Exercise: Only those lines from the one with "51 Lũy Bán Bích, Phường Phú Thạnh, TP.HCM" through the last line of the material below should be output, each exactly as it appears.
++++ Data records
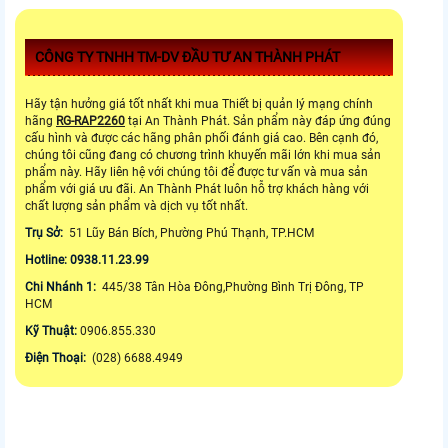
CÔNG TY TNHH TM-DV ĐẦU TƯ AN THÀNH PHÁT
Hãy tận hưởng giá tốt nhất khi mua Thiết bị quản lý mạng chính
hãng
RG-RAP2260
tại An Thành Phát. Sản phẩm này đáp ứng đúng
cấu hình và được các hãng phân phối đánh giá cao. Bên cạnh đó,
chúng tôi cũng đang có chương trình khuyến mãi lớn khi mua sản
phẩm này. Hãy liên hệ với chúng tôi để được tư vấn và mua sản
phẩm với giá ưu đãi. An Thành Phát luôn hỗ trợ khách hàng với
chất lượng sản phẩm và dịch vụ tốt nhất.
Trụ Sở:
51 Lũy Bán Bích, Phường Phú Thạnh, TP.HCM
Hotline: 0938.11.23.99
Chi Nhánh 1:
445/38 Tân Hòa Đông,Phường Bình Trị Đông, TP
HCM
Kỹ Thuật:
0906.855.330
Điện Thoại:
(028) 6688.4949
++++++++
Solution for this problem:
51 Lũy Bán Bích, Phường Phú Thạnh, TP.HCM
Hotline: 0938.11.23.99
Chi Nhánh 1:
445/38 Tân Hòa Đông,Phường Bình Trị Đông, TP
HCM
Kỹ Thuật:
0906.855.330
Điện Thoại:
(028) 6688.4949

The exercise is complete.